Decisioni della Corte
Questione non fondata
Nella sentenza n. 16 del 2015  la Corte ha giudicato non fondate analoghe censure ritenendo che l'art.185, comma 1, lett. f), del d.lgs. 152/2006, e quindi anche le disposizioni contenute nella Direttiva n.2008/98/CE, consentivano non solo di escludere dall'ambito di applicazione della normativa sui rifiuti la combustione controllata sul luogo di residui vegetali, come peraltro attestato a più riprese dalla Corte di Cassazione, ma anche che l'intervento del legislatore regionale sulla questione fosse legittimo, in quanto la disciplina rientra nella materia dell'agricoltura,  attribuita alla competenza residuale delle Regioni a statuto ordinario.
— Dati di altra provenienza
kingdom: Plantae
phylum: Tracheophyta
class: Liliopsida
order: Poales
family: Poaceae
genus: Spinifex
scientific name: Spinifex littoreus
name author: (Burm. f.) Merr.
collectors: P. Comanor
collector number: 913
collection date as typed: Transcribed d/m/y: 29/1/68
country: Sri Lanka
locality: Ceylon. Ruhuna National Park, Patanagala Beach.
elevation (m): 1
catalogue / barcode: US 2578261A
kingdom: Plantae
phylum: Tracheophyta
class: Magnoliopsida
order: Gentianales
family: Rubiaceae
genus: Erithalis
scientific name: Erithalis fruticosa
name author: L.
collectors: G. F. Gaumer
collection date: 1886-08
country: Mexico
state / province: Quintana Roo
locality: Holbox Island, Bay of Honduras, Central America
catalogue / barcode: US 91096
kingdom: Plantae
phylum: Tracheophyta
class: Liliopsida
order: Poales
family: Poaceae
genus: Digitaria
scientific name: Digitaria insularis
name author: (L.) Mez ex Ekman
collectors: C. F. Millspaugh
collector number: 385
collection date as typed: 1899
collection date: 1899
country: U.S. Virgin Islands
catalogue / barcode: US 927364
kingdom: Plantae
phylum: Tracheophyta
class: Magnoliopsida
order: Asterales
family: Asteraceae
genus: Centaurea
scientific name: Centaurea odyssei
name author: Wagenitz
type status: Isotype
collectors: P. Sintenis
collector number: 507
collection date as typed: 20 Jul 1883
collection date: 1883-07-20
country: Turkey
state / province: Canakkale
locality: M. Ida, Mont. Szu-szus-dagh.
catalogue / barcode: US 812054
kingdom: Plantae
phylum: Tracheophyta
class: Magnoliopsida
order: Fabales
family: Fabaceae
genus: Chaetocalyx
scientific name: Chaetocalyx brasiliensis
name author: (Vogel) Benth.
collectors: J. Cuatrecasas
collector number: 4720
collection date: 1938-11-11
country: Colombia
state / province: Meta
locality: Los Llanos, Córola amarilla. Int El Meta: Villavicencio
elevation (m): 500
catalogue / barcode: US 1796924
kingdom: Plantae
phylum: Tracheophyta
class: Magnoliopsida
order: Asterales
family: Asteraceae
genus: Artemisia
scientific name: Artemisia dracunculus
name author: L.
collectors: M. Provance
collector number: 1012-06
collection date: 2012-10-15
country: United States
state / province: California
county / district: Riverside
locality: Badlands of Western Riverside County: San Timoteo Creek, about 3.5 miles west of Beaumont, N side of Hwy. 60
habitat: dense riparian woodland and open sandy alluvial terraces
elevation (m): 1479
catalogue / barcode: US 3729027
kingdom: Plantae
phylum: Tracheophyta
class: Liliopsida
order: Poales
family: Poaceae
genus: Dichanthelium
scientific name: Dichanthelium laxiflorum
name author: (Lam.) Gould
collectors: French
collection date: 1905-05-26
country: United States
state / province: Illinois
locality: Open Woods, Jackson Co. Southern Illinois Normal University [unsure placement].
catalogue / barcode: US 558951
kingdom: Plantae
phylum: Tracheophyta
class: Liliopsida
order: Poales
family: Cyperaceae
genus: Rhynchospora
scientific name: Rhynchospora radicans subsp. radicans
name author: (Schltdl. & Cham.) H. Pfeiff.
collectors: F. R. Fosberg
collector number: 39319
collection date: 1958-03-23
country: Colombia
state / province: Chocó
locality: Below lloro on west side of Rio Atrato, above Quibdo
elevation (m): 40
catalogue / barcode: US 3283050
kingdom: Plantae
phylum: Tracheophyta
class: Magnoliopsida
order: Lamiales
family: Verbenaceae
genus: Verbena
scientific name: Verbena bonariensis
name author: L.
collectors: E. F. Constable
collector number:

Contenuto della disposizione impugnata
L'art. 19 autorizza la Giunta regionale a prevedere, nel rapporto con gli appaltatori, la compensazione dell'onere per la realizzazione di opere di regimazione di corsi d'acqua con il valore del materiale litoide estratto riutilizzabile, quest'ultimo da calcolarsi sulla base dei vigenti canoni demaniali. Al comma 2 vengono istituiti appositi capitoli di entrata e di spesa, prevedendo per entrambi uno stanziamento pari a 10 milioni di euro.


Motivi del ricorso
La disposizione contrasterebbe con l'art.117, secondo comma, lett. s), Cost. poiché non prevede alcun controllo delle caratteristiche del materiale litoide estratto dai corsi d'acqua e non richiama la normativa che regola la materia (art. 4 del decreto del Ministero dell'ambiente e della tutela del territorio e del mare 10 agosto 2012, n.161 “Regolamento recante la disciplina dell'utilizzazione delle terre e delle rocce da scavo”) che, in applicazione dell'art. 184-bis del d.lgs. 152/2006, stabilisce quali requisiti debbano sussistere, contemporaneamente e cumulativamente, affinché il materiale possa qualificarsi come “sottoprodotto” ai sensi dell'art. 183, comma 1, lett. q), dello stesso Codice dell'ambiente. In mancanza di tali requisiti il materiale in questione dovrebbe qualificarsi come rifiuto ed essere pertanto assoggettato alla relativa normativa. Tale tesi sarebbe avallata anche dalla sentenza n. 70 del 2014  laddove si riserva allo Stato la competenza esclusiva  a disciplinare la semplificazione amministrativa delle procedure relative ai materiali provenienti da cantieri di piccole dimensioni, tra cui terre e rocce da scavo.


Decisioni della Corte
Questione non fondata
L'oggetto e la ratio della disposizione impugnata sono di ordine finanziario – contabile: essa si occupa infatti del problema della remunerazione degli appalti per opere di regimazione dei corsi d'acqua tramite compensazione, precisandone alcune modalità di computo e istituendo gli appositi capitoli di entrata e di spesa e non interferisce sulla tutela dell'ambiente, che resta affidata esclusivamente alla disciplina statale. Peraltro il sistema della remunerazione tramite compensazione con materiale da scavo è già previsto dal'art. 31, comma 2, della l.r. Veneto 27/2003, che consente al bando di gara di prevedere “l'utilizzazione di materiale da scavo recuperato dall'attività di realizzazione delle opere pubbliche a compensazione totale o parziale delle somme di denaro costituenti il corrispettivo del contratto di appalto”; l'art.19 si limita a precisare che il meccanismo della compensazione si applica anche al caso specifico delle opere di ripristino dell'officiosità e di manutenzione dei corsi d'acqua e che in tal caso il valore del materiale estratto è da stimarsi in base ai canoni demaniali vigenti.

Dichiarazione:

Dichiara l'illegittimità costituzionale dell'art. 65 della l.r. Veneto 11/2014; non fondate le questioni di legittimità costituzionale degli artt. 19 e 56 della medesima legge.